Secretary of State Antony Blinken became the first of his position to visit China in five years as President Joe Biden hopes to thaw currently frosty relations with the country.
Blinken’s visit was postponed in February after the Chinese spy balloon incident, in which an aircraft equipped with surveillance technology drifted over sensitive US military sites before it was shot down off the east coast.
Biden offered a renewed defense of China’s government over the incident as Blinken kicked off his trip on Saturday.
“I don’t think the leadership knew where it was and knew what was in it and knew what was going on,” Biden told reporters. “It was, I think it was more embarrassing than it was intentional.”
“And so, I’m hoping that, over the next several months, I’ll be meeting with Xi [Jinping] again and talking about legitimate differences we have but also how there’s areas we can get along,” he concluded.
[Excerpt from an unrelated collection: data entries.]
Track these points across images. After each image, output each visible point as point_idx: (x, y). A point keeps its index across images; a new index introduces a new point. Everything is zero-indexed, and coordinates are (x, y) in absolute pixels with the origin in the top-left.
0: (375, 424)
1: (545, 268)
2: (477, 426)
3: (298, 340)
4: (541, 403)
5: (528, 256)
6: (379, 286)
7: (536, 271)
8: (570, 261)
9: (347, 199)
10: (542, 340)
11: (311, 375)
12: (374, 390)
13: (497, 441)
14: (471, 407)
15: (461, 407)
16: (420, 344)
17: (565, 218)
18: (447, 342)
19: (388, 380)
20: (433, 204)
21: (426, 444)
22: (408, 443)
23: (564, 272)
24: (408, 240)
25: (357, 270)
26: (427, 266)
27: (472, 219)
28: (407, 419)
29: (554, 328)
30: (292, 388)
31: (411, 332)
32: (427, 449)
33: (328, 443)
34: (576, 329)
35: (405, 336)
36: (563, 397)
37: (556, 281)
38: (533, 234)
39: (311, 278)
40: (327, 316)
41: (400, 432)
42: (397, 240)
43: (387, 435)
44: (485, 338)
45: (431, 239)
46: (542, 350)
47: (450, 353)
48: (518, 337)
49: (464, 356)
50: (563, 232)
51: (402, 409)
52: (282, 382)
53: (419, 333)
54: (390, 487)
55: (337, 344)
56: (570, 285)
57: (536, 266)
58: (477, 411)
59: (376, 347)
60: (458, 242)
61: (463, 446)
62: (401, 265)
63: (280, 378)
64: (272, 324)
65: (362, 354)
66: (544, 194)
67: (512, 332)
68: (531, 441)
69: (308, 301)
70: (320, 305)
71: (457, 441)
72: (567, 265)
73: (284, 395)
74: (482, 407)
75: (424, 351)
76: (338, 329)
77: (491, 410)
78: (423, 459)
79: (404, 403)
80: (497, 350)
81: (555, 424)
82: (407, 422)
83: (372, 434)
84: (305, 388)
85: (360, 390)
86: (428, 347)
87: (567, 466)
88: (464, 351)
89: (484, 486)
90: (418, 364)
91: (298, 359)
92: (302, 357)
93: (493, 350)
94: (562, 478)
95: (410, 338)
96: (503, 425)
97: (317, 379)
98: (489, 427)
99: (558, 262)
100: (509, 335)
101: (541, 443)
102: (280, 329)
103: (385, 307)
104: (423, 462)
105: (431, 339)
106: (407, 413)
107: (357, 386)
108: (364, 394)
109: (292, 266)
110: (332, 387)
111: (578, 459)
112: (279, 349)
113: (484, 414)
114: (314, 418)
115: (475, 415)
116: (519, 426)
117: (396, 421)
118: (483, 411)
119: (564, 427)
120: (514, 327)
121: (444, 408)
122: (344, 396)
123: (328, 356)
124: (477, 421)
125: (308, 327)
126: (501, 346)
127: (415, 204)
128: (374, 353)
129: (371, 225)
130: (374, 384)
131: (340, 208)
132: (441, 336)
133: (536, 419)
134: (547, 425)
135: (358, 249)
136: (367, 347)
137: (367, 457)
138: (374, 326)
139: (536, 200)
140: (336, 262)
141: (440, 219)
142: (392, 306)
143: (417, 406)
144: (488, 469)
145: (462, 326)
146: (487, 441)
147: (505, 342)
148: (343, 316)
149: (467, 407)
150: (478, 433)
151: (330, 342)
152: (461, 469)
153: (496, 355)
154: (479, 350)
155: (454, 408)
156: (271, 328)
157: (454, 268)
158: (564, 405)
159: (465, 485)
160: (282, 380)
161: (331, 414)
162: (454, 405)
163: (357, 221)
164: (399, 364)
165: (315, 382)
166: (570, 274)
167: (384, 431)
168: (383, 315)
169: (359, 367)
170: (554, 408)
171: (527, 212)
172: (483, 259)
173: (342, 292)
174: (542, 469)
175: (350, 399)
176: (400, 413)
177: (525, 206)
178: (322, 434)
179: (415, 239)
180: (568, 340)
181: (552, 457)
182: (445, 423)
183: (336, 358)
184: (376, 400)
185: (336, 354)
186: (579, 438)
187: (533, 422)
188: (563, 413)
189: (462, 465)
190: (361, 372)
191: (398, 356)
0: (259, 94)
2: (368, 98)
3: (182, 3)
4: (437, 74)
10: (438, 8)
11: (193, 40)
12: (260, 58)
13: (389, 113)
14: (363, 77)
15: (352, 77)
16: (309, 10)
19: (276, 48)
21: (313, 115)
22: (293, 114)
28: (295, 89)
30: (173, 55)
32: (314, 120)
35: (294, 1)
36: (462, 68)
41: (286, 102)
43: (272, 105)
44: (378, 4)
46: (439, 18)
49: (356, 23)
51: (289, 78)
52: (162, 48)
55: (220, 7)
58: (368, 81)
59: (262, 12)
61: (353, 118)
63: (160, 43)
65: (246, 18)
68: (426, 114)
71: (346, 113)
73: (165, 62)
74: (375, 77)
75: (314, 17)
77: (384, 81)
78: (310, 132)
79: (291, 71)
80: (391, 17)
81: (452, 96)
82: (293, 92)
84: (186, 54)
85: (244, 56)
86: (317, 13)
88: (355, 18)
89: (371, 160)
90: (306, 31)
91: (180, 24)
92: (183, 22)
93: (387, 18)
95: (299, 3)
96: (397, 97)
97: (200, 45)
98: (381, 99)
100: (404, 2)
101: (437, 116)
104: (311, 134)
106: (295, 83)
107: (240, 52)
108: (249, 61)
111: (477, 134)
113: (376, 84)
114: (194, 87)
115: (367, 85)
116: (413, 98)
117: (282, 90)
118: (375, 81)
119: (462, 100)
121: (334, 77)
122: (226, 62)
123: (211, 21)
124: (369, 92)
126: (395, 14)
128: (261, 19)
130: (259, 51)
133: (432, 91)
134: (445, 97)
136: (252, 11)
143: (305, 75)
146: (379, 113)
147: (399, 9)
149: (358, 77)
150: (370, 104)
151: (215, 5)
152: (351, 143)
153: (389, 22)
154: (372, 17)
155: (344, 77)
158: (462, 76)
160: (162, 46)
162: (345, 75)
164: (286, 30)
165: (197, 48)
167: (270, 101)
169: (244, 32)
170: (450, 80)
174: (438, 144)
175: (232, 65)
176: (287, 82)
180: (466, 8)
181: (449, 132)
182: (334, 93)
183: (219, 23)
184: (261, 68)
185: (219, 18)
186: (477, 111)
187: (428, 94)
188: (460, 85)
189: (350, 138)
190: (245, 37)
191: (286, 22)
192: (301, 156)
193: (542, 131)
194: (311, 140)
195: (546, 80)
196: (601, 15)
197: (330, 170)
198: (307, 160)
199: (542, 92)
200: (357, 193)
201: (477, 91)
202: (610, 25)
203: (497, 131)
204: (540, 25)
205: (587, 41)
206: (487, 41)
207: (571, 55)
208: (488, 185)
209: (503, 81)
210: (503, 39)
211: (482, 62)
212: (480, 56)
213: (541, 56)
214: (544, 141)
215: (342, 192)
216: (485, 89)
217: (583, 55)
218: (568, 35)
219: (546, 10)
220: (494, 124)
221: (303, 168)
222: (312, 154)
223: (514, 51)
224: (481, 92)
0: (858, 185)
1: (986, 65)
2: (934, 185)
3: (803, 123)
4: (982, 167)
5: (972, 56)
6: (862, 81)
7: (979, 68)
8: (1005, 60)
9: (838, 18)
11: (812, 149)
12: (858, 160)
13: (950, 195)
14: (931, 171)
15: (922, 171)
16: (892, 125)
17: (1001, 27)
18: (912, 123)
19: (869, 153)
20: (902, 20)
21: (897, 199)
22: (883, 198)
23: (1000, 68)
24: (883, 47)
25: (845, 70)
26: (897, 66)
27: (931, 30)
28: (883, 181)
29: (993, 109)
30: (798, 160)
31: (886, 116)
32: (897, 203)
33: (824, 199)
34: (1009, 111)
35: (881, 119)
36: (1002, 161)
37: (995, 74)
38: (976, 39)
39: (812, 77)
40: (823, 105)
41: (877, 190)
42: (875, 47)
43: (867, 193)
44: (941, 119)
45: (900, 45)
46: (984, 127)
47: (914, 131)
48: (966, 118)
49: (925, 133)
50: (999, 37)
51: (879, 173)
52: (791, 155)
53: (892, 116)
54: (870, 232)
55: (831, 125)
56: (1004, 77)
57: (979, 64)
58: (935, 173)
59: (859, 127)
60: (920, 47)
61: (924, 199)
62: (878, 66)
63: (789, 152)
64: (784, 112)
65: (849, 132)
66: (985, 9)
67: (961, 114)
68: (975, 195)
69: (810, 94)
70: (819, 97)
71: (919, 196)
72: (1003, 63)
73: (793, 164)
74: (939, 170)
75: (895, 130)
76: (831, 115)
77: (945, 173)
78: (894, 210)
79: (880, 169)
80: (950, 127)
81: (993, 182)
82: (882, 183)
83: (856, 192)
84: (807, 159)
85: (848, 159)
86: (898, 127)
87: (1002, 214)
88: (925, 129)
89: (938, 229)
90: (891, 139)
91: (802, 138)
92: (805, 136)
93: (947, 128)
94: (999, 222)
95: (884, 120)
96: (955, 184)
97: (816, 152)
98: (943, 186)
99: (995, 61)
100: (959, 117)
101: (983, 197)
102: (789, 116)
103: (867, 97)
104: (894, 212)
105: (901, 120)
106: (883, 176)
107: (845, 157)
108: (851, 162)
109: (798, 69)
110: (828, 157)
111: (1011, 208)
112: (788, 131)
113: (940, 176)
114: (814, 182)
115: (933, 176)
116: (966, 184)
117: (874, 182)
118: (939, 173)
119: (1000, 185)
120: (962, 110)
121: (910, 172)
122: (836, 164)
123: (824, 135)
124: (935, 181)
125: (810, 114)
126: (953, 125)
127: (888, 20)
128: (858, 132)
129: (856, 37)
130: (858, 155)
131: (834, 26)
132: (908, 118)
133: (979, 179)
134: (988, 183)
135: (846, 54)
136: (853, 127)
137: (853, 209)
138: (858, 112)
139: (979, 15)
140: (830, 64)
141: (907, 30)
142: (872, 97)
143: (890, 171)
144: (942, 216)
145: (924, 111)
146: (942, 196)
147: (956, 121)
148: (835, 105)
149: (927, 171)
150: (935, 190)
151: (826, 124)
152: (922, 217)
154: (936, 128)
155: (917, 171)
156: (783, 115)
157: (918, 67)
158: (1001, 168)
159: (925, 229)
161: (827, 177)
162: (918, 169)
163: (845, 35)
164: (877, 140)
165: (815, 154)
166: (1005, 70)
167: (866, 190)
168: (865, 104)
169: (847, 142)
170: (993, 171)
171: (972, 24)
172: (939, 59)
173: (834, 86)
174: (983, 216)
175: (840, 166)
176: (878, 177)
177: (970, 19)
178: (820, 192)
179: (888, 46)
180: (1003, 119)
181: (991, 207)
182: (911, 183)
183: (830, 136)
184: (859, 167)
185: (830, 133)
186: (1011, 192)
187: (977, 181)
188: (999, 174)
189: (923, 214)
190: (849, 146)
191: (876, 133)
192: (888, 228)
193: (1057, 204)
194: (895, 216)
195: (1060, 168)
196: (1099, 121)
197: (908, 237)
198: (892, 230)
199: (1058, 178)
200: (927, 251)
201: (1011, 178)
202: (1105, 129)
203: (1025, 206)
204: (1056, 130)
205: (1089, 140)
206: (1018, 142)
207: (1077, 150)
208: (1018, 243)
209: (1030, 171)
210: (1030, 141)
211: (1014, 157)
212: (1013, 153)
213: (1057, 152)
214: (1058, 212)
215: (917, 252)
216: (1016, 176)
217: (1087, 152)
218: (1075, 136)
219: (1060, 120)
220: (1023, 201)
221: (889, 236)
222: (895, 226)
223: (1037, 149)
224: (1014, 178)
However, also on Saturday, a Biden administration official confirmed that China has been spying on the US from a base in Cuba after the White House initially denied reports.
Blinken’s Trip Criticized
During a call on Wednesday, Blinken’s Chinese counterpart Foreign Minister Qin Gang pointedly stated that the US should “stop interfering in China’s internal affairs and undermining China’s sovereign security and development interests in the name of competition.”
China has also grown closer to Russia during its invasion of Ukraine, leading pundits to be skeptical that any progress can be made during this Blinken’s visit or in the near future.
“Blinken’s trip to China makes no sense from the foreign policy standpoint and he should just turn around and go home – cancel this trip,” Rebekah Koffler, a former Defense Intelligence Agency officer, told Fox News.
“Washington knows the trip is pointless because in a pre-trip briefing on Wednesday, U.S. officials revealed they have no expectation of a breakthrough in U.S.-China relations that are at a low point.”